▶ About this task
Return each entry below word for word, leaving out any image.

(Information given begins)

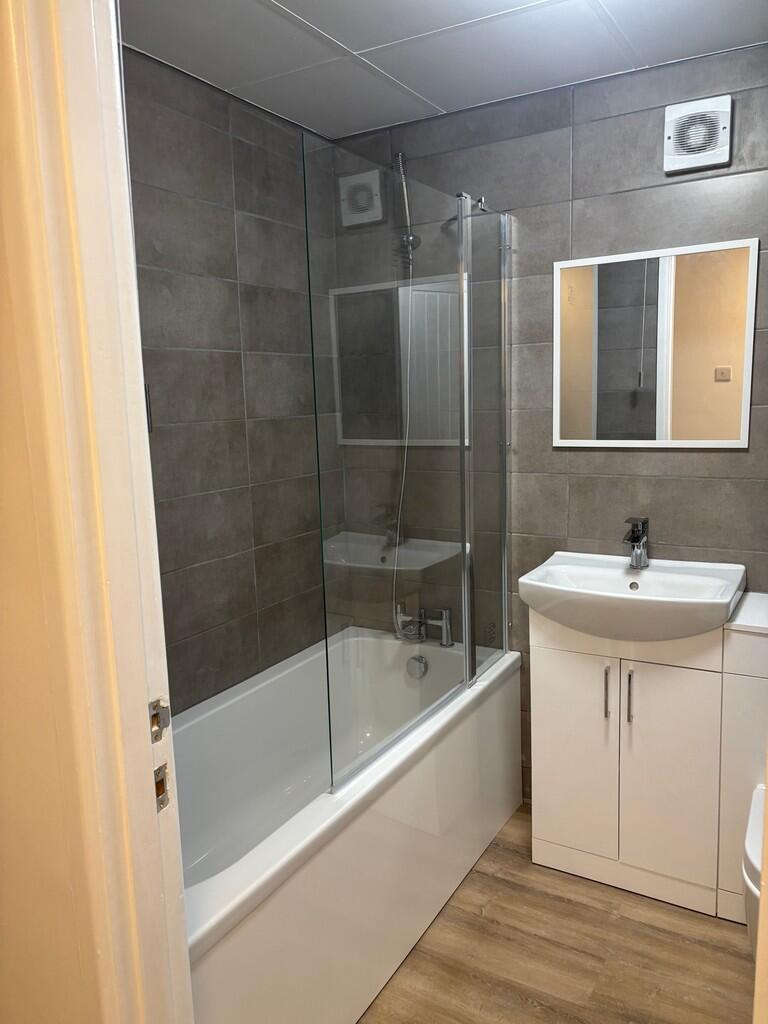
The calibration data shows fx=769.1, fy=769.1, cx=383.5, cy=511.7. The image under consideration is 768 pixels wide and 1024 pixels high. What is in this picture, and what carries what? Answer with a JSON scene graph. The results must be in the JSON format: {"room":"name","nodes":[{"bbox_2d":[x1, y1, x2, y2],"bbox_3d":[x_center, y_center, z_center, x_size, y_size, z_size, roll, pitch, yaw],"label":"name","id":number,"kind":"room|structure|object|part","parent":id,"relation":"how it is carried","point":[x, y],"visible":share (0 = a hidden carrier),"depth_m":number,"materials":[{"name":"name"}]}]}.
{"room":"bathroom","nodes":[
{"label":"bathroom","id":0,"kind":"room"},
{"bbox_2d":[1,0,123,1019],"bbox_3d":[-0.795,0.129,1.213,1.523,2.393,0.133,4,10,30],"label":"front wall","id":1,"kind":"structure","parent":0,"point":[1,603],"depth_m":0.96,"materials":[{"name":"beige paint"}]},
{"bbox_2d":[0,0,193,1021],"bbox_3d":[-0.047,0.291,0.750,0.909,2.274,0.176,4,10,30],"label":"door frame","id":2,"kind":"structure","parent":1,"relation":"in","point":[184,945],"depth_m":0.89,"materials":[{"name":"paint"}]},
{"bbox_2d":[148,697,170,743],"bbox_3d":[-0.288,0.266,0.978,0.014,0.057,0.037,4,10,30],"label":"strike plate","id":3,"kind":"object","parent":2,"relation":"attached to","point":[152,723],"visible":0.78,"depth_m":0.98,"materials":[{"name":"silver metal"}]},
{"bbox_2d":[153,762,170,811],"bbox_3d":[-0.285,0.348,0.973,0.009,0.059,0.031,4,10,30],"label":"strike plate","id":4,"kind":"object","parent":2,"relation":"attached to","point":[163,790],"visible":0.44,"depth_m":0.97,"materials":[{"name":"metal"}]},
{"bbox_2d":[122,45,341,714],"bbox_3d":[-0.636,-0.042,2.296,0.111,2.428,1.864,4,10,30],"label":"left tiled wall","id":5,"kind":"structure","parent":0,"point":[239,373],"depth_m":2.39,"materials":[{"name":"tile"}]},
{"bbox_2d":[122,0,767,139],"bbox_3d":[0.205,-1.221,1.497,2.127,0.105,2.048,4,10,30],"label":"ceiling","id":6,"kind":"structure","parent":0,"point":[442,104],"depth_m":2.07,"materials":[{"name":"white tile"}]},
{"bbox_2d":[328,44,767,803],"bbox_3d":[0.743,-0.133,2.534,2.163,2.401,0.114,4,10,30],"label":"back wall","id":7,"kind":"structure","parent":0,"point":[629,457],"depth_m":2.43,"materials":[{"name":"grey tile"}]},
{"bbox_2d":[393,153,419,269],"bbox_3d":[0.056,-1.033,2.632,0.098,0.387,0.186,4,10,30],"label":"shower head","id":8,"kind":"object","parent":7,"relation":"attached to","point":[408,237],"visible":0.81,"depth_m":2.63},
{"bbox_2d":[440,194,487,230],"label":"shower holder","id":9,"kind":"object","parent":7,"relation":"attached to","point":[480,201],"visible":0.57,"depth_m":2.54,"materials":[{"name":"silver metal"}]},
{"bbox_2d":[552,237,756,448],"bbox_3d":[0.805,-0.496,2.356,0.589,0.600,0.021,4,10,30],"label":"mirror","id":10,"kind":"object","parent":7,"relation":"attached to","point":[737,444],"visible":0.99,"depth_m":2.34,"materials":[{"name":"mirror"}]},
{"bbox_2d":[663,96,730,174],"bbox_3d":[0.891,-1.078,2.199,0.174,0.179,0.044,4,10,30],"label":"extractor fan","id":11,"kind":"object","parent":7,"relation":"attached to","point":[705,153],"visible":0.99,"depth_m":2.18,"materials":[{"name":"white plastic"}]},
{"bbox_2d":[357,804,754,1023],"bbox_3d":[0.048,1.329,1.442,2.435,0.099,3.141,4,10,30],"label":"floor","id":12,"kind":"structure","parent":0,"point":[452,908],"depth_m":2.02,"materials":[{"name":"brown wood"}]},
{"bbox_2d":[175,627,522,1023],"bbox_3d":[-0.239,0.887,2.220,0.735,0.573,1.695,4,10,30],"label":"bathtub","id":13,"kind":"object","parent":12,"relation":"on","point":[498,693],"visible":0.73,"depth_m":2.15,"materials":[{"name":"white plastic"}]},
{"bbox_2d":[302,126,513,798],"bbox_3d":[0.149,-0.140,2.181,0.057,1.531,1.033,4,10,30],"label":"shower screen","id":14,"kind":"object","parent":13,"relation":"on","point":[467,640],"visible":0.96,"depth_m":2.03,"materials":[{"name":"clear glass"}]},
{"bbox_2d":[406,654,427,678],"bbox_3d":[0.119,0.551,2.762,0.081,0.076,0.048,4,10,30],"label":"bath overflow","id":15,"kind":"object","parent":13,"relation":"attached to","point":[412,661],"visible":0.98,"depth_m":2.75,"materials":[{"name":"silver metal"}]},
{"bbox_2d":[393,601,453,646],"bbox_3d":[0.107,0.394,2.755,0.244,0.173,0.209,4,10,30],"label":"bath tap","id":16,"kind":"object","parent":13,"relation":"on","point":[446,612],"visible":0.96,"depth_m":2.76,"materials":[{"name":"silver metal"}]},
{"bbox_2d":[392,246,415,629],"bbox_3d":[0.064,-0.349,2.719,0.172,1.688,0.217,4,10,30],"label":"shower hose","id":17,"kind":"object","parent":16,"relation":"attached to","point":[404,474],"visible":0.51,"depth_m":2.67,"materials":[{"name":"silver metal"}]},
{"bbox_2d":[529,611,739,919],"bbox_3d":[0.764,0.672,2.366,0.543,0.873,0.416,4,10,30],"label":"vanity cabinet","id":18,"kind":"object","parent":12,"relation":"on","point":[549,689],"visible":0.81,"depth_m":2.20,"materials":[{"name":"white paint"}]},
{"bbox_3d":[0.566,0.734,2.325,0.215,0.632,0.031,4,10,30],"label":"cabinet door","id":19,"kind":"part","parent":18,"relation":"part of","materials":[{"name":"white"}]},
{"bbox_3d":[0.643,0.522,2.227,0.014,0.155,0.026,4,10,30],"label":"handle","id":20,"kind":"part","parent":18,"relation":"part of","materials":[{"name":"silver metal"}]},
{"bbox_3d":[0.703,0.531,2.204,0.015,0.151,0.026,4,10,30],"label":"handle","id":21,"kind":"part","parent":18,"relation":"part of","materials":[{"name":"silver metal"}]},
{"bbox_2d":[519,552,745,640],"bbox_3d":[0.724,0.254,2.244,0.586,0.149,0.477,4,10,30],"label":"sink","id":22,"kind":"object","parent":18,"relation":"on","point":[724,599],"visible":0.92,"depth_m":2.19,"materials":[{"name":"white ceramic"}]},
{"bbox_2d":[622,517,648,568],"bbox_3d":[0.770,0.098,2.356,0.057,0.151,0.144,4,10,30],"label":"sink tap","id":23,"kind":"object","parent":22,"relation":"on","point":[634,541],"visible":1,"depth_m":2.37,"materials":[{"name":"silver metal"}]},
{"bbox_3d":[0.796,0.750,2.197,0.227,0.671,0.040,4,10,30],"label":"cabinet door","id":24,"kind":"part","parent":18,"relation":"part of","materials":[{"name":"white"}]},
{"bbox_2d":[718,589,767,927],"bbox_3d":[1.183,0.718,2.128,0.436,0.846,0.352,4,10,30],"label":"toilet cabinet","id":25,"kind":"object","parent":12,"relation":"on","point":[760,599],"visible":0.64,"depth_m":2.06,"materials":[{"name":"white"}]},
{"bbox_2d":[741,782,764,954],"bbox_3d":[0.998,0.814,1.632,0.433,0.633,0.499,4,10,30],"label":"toilet","id":26,"kind":"object","parent":12,"relation":"on","point":[752,833],"visible":0.7,"depth_m":1.63,"materials":[{"name":"white ceramic"}]}
]}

(Information given ends)

▶ Exercise result
The calibration data shows fx=769.1, fy=769.1, cx=383.5, cy=511.7. The image under consideration is 768 pixels wide and 1024 pixels high. What is in this picture, and what carries what? Answer with a JSON scene graph. The results must be in the JSON format: {"room":"name","nodes":[{"bbox_2d":[x1, y1, x2, y2],"bbox_3d":[x_center, y_center, z_center, x_size, y_size, z_size, roll, pitch, yaw],"label":"name","id":number,"kind":"room|structure|object|part","parent":id,"relation":"how it is carried","point":[x, y],"visible":share (0 = a hidden carrier),"depth_m":number,"materials":[{"name":"name"}]}]}.
{"room":"bathroom","nodes":[
{"label":"bathroom","id":0,"kind":"room"},
{"bbox_2d":[1,0,123,1019],"bbox_3d":[-0.795,0.129,1.213,1.523,2.393,0.133,4,10,30],"label":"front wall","id":1,"kind":"structure","parent":0,"point":[1,603],"depth_m":0.96,"materials":[{"name":"beige paint"}]},
{"bbox_2d":[0,0,193,1021],"bbox_3d":[-0.047,0.291,0.750,0.909,2.274,0.176,4,10,30],"label":"door frame","id":2,"kind":"structure","parent":1,"relation":"in","point":[184,945],"depth_m":0.89,"materials":[{"name":"paint"}]},
{"bbox_2d":[148,697,170,743],"bbox_3d":[-0.288,0.266,0.978,0.014,0.057,0.037,4,10,30],"label":"strike plate","id":3,"kind":"object","parent":2,"relation":"attached to","point":[152,723],"visible":0.78,"depth_m":0.98,"materials":[{"name":"silver metal"}]},
{"bbox_2d":[153,762,170,811],"bbox_3d":[-0.285,0.348,0.973,0.009,0.059,0.031,4,10,30],"label":"strike plate","id":4,"kind":"object","parent":2,"relation":"attached to","point":[163,790],"visible":0.44,"depth_m":0.97,"materials":[{"name":"metal"}]},
{"bbox_2d":[122,45,341,714],"bbox_3d":[-0.636,-0.042,2.296,0.111,2.428,1.864,4,10,30],"label":"left tiled wall","id":5,"kind":"structure","parent":0,"point":[239,373],"depth_m":2.39,"materials":[{"name":"tile"}]},
{"bbox_2d":[122,0,767,139],"bbox_3d":[0.205,-1.221,1.497,2.127,0.105,2.048,4,10,30],"label":"ceiling","id":6,"kind":"structure","parent":0,"point":[442,104],"depth_m":2.07,"materials":[{"name":"white tile"}]},
{"bbox_2d":[328,44,767,803],"bbox_3d":[0.743,-0.133,2.534,2.163,2.401,0.114,4,10,30],"label":"back wall","id":7,"kind":"structure","parent":0,"point":[629,457],"depth_m":2.43,"materials":[{"name":"grey tile"}]},
{"bbox_2d":[393,153,419,269],"bbox_3d":[0.056,-1.033,2.632,0.098,0.387,0.186,4,10,30],"label":"shower head","id":8,"kind":"object","parent":7,"relation":"attached to","point":[408,237],"visible":0.81,"depth_m":2.63},
{"bbox_2d":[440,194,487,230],"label":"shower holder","id":9,"kind":"object","parent":7,"relation":"attached to","point":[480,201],"visible":0.57,"depth_m":2.54,"materials":[{"name":"silver metal"}]},
{"bbox_2d":[552,237,756,448],"bbox_3d":[0.805,-0.496,2.356,0.589,0.600,0.021,4,10,30],"label":"mirror","id":10,"kind":"object","parent":7,"relation":"attached to","point":[737,444],"visible":0.99,"depth_m":2.34,"materials":[{"name":"mirror"}]},
{"bbox_2d":[663,96,730,174],"bbox_3d":[0.891,-1.078,2.199,0.174,0.179,0.044,4,10,30],"label":"extractor fan","id":11,"kind":"object","parent":7,"relation":"attached to","point":[705,153],"visible":0.99,"depth_m":2.18,"materials":[{"name":"white plastic"}]},
{"bbox_2d":[357,804,754,1023],"bbox_3d":[0.048,1.329,1.442,2.435,0.099,3.141,4,10,30],"label":"floor","id":12,"kind":"structure","parent":0,"point":[452,908],"depth_m":2.02,"materials":[{"name":"brown wood"}]},
{"bbox_2d":[175,627,522,1023],"bbox_3d":[-0.239,0.887,2.220,0.735,0.573,1.695,4,10,30],"label":"bathtub","id":13,"kind":"object","parent":12,"relation":"on","point":[498,693],"visible":0.73,"depth_m":2.15,"materials":[{"name":"white plastic"}]},
{"bbox_2d":[302,126,513,798],"bbox_3d":[0.149,-0.140,2.181,0.057,1.531,1.033,4,10,30],"label":"shower screen","id":14,"kind":"object","parent":13,"relation":"on","point":[467,640],"visible":0.96,"depth_m":2.03,"materials":[{"name":"clear glass"}]},
{"bbox_2d":[406,654,427,678],"bbox_3d":[0.119,0.551,2.762,0.081,0.076,0.048,4,10,30],"label":"bath overflow","id":15,"kind":"object","parent":13,"relation":"attached to","point":[412,661],"visible":0.98,"depth_m":2.75,"materials":[{"name":"silver metal"}]},
{"bbox_2d":[393,601,453,646],"bbox_3d":[0.107,0.394,2.755,0.244,0.173,0.209,4,10,30],"label":"bath tap","id":16,"kind":"object","parent":13,"relation":"on","point":[446,612],"visible":0.96,"depth_m":2.76,"materials":[{"name":"silver metal"}]},
{"bbox_2d":[392,246,415,629],"bbox_3d":[0.064,-0.349,2.719,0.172,1.688,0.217,4,10,30],"label":"shower hose","id":17,"kind":"object","parent":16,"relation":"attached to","point":[404,474],"visible":0.51,"depth_m":2.67,"materials":[{"name":"silver metal"}]},
{"bbox_2d":[529,611,739,919],"bbox_3d":[0.764,0.672,2.366,0.543,0.873,0.416,4,10,30],"label":"vanity cabinet","id":18,"kind":"object","parent":12,"relation":"on","point":[549,689],"visible":0.81,"depth_m":2.20,"materials":[{"name":"white paint"}]},
{"bbox_3d":[0.566,0.734,2.325,0.215,0.632,0.031,4,10,30],"label":"cabinet door","id":19,"kind":"part","parent":18,"relation":"part of","materials":[{"name":"white"}]},
{"bbox_3d":[0.643,0.522,2.227,0.014,0.155,0.026,4,10,30],"label":"handle","id":20,"kind":"part","parent":18,"relation":"part of","materials":[{"name":"silver metal"}]},
{"bbox_3d":[0.703,0.531,2.204,0.015,0.151,0.026,4,10,30],"label":"handle","id":21,"kind":"part","parent":18,"relation":"part of","materials":[{"name":"silver metal"}]},
{"bbox_2d":[519,552,745,640],"bbox_3d":[0.724,0.254,2.244,0.586,0.149,0.477,4,10,30],"label":"sink","id":22,"kind":"object","parent":18,"relation":"on","point":[724,599],"visible":0.92,"depth_m":2.19,"materials":[{"name":"white ceramic"}]},
{"bbox_2d":[622,517,648,568],"bbox_3d":[0.770,0.098,2.356,0.057,0.151,0.144,4,10,30],"label":"sink tap","id":23,"kind":"object","parent":22,"relation":"on","point":[634,541],"visible":1,"depth_m":2.37,"materials":[{"name":"silver metal"}]},
{"bbox_3d":[0.796,0.750,2.197,0.227,0.671,0.040,4,10,30],"label":"cabinet door","id":24,"kind":"part","parent":18,"relation":"part of","materials":[{"name":"white"}]},
{"bbox_2d":[718,589,767,927],"bbox_3d":[1.183,0.718,2.128,0.436,0.846,0.352,4,10,30],"label":"toilet cabinet","id":25,"kind":"object","parent":12,"relation":"on","point":[760,599],"visible":0.64,"depth_m":2.06,"materials":[{"name":"white"}]},
{"bbox_2d":[741,782,764,954],"bbox_3d":[0.998,0.814,1.632,0.433,0.633,0.499,4,10,30],"label":"toilet","id":26,"kind":"object","parent":12,"relation":"on","point":[752,833],"visible":0.7,"depth_m":1.63,"materials":[{"name":"white ceramic"}]}
]}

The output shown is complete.